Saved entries
★ ★ ★ ★

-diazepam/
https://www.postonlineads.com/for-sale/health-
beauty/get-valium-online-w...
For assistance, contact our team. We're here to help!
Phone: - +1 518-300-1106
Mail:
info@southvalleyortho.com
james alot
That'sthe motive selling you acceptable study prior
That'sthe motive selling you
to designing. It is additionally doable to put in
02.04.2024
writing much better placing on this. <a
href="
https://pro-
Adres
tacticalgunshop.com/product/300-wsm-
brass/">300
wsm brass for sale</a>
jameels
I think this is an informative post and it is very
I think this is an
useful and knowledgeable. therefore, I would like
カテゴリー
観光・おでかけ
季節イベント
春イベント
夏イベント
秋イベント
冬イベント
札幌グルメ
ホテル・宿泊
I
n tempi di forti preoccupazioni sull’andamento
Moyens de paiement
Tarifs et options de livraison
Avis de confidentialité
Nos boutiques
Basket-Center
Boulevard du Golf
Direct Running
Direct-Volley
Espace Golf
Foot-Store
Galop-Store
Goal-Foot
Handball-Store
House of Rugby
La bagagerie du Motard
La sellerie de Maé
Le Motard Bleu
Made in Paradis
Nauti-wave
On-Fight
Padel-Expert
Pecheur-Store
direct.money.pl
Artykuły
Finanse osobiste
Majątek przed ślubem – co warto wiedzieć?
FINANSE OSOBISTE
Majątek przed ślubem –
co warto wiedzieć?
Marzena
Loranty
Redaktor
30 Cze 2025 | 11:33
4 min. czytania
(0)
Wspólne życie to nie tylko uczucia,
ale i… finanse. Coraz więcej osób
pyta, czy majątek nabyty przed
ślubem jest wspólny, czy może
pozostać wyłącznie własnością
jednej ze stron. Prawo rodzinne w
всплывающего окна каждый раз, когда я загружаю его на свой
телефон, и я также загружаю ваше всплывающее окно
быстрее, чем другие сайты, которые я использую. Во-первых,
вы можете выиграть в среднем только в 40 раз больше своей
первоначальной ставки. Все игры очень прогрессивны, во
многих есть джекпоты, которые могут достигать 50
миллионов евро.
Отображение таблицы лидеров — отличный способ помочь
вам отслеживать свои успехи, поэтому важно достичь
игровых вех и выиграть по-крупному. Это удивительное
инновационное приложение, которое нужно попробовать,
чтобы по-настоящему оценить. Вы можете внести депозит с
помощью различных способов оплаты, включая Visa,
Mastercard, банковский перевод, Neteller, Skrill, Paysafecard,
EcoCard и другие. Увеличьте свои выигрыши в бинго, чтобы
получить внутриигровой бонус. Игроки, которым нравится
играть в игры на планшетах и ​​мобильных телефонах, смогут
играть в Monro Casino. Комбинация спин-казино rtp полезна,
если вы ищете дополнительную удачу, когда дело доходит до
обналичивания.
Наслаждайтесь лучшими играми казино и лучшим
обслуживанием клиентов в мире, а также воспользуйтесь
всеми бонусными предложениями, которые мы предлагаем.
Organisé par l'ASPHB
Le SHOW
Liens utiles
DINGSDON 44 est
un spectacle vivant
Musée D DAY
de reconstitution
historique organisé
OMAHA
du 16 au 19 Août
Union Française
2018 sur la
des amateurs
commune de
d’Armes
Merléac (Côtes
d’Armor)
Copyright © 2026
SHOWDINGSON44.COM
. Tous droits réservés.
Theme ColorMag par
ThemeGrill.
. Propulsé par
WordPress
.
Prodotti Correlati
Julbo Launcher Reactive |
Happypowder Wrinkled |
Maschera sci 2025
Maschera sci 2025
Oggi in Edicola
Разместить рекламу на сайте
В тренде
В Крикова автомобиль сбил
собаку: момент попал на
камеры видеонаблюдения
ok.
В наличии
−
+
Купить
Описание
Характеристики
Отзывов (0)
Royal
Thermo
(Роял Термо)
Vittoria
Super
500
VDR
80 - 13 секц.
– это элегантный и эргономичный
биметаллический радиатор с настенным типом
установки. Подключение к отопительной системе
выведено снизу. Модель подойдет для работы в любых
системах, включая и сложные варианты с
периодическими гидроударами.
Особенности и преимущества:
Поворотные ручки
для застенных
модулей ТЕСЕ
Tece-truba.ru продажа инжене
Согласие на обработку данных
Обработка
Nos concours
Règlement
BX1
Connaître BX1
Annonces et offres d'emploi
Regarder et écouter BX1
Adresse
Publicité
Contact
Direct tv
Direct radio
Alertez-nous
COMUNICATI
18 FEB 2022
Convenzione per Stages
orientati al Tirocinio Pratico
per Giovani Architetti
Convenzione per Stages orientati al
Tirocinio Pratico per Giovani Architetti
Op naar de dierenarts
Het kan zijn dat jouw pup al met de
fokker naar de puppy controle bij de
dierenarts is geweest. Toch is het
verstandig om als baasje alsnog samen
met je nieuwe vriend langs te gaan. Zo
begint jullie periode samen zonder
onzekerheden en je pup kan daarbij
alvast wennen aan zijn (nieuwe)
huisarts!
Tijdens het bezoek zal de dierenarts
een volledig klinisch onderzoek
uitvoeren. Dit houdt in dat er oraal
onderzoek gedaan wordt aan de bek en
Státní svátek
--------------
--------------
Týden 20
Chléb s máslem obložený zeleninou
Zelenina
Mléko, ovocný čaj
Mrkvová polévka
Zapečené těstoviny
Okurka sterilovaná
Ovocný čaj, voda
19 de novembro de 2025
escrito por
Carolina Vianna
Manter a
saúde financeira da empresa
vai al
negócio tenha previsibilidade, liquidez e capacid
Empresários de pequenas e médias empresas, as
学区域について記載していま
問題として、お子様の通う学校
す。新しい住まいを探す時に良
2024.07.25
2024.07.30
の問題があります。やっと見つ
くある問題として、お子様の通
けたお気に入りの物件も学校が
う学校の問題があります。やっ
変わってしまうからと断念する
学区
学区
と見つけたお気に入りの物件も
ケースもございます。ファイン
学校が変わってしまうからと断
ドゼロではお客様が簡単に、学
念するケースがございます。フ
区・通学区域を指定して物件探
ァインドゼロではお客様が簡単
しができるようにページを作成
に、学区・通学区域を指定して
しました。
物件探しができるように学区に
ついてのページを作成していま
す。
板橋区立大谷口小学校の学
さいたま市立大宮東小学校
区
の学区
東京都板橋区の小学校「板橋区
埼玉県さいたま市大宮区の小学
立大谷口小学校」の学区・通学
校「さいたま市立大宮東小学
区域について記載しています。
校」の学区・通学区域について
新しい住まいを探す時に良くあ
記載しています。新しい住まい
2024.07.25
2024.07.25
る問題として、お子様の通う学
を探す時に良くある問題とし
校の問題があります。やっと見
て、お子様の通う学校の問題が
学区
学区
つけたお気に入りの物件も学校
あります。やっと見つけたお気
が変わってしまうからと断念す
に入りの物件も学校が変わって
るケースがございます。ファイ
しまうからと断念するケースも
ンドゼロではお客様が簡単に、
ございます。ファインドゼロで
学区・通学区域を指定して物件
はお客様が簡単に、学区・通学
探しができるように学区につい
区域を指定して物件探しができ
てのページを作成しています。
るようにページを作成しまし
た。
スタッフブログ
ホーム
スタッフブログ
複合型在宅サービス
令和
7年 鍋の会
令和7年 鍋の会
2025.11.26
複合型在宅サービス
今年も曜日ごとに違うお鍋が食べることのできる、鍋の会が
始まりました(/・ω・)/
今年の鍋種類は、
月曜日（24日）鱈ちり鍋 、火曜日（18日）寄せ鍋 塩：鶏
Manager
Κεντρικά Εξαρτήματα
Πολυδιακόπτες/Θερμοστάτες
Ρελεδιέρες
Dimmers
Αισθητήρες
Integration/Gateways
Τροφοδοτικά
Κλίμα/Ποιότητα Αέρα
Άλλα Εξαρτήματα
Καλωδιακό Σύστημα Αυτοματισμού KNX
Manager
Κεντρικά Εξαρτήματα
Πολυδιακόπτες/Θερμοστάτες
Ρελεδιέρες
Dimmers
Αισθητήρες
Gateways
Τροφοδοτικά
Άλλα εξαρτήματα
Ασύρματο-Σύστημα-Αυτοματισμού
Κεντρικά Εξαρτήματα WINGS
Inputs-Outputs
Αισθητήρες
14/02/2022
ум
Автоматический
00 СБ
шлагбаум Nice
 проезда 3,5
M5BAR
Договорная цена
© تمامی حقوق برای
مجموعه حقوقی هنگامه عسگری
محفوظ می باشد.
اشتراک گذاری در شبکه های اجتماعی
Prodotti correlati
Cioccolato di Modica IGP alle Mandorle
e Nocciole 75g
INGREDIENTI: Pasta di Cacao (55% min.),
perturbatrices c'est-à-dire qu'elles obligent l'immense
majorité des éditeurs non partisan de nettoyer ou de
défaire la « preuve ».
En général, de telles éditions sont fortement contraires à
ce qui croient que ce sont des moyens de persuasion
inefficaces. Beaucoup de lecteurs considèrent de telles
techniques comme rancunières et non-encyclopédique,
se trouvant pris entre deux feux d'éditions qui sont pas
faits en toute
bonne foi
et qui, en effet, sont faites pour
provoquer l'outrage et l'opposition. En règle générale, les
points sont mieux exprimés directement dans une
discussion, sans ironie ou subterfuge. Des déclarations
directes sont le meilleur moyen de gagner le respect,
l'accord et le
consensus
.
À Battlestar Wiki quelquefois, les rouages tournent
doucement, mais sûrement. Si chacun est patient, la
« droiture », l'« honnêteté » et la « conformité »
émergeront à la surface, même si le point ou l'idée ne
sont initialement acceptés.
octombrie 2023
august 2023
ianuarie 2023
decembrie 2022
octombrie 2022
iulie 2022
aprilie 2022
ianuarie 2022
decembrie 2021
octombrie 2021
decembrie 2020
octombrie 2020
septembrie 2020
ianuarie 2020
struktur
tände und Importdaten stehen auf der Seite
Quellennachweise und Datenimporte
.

★ ★ ★ ★

• [What to work on] Copy out the lines of the listing word for word, from its first line through the line that contains "That'sthe motive selling you acceptable", with both of those lines included.

• [Output for this task]
-diazepam/
https://www.postonlineads.com/for-sale/health-
beauty/get-valium-online-w...
For assistance, contact our team. We're here to help!
Phone: - +1 518-300-1106
Mail:
info@southvalleyortho.com
james alot
That'sthe motive selling you acceptable study prior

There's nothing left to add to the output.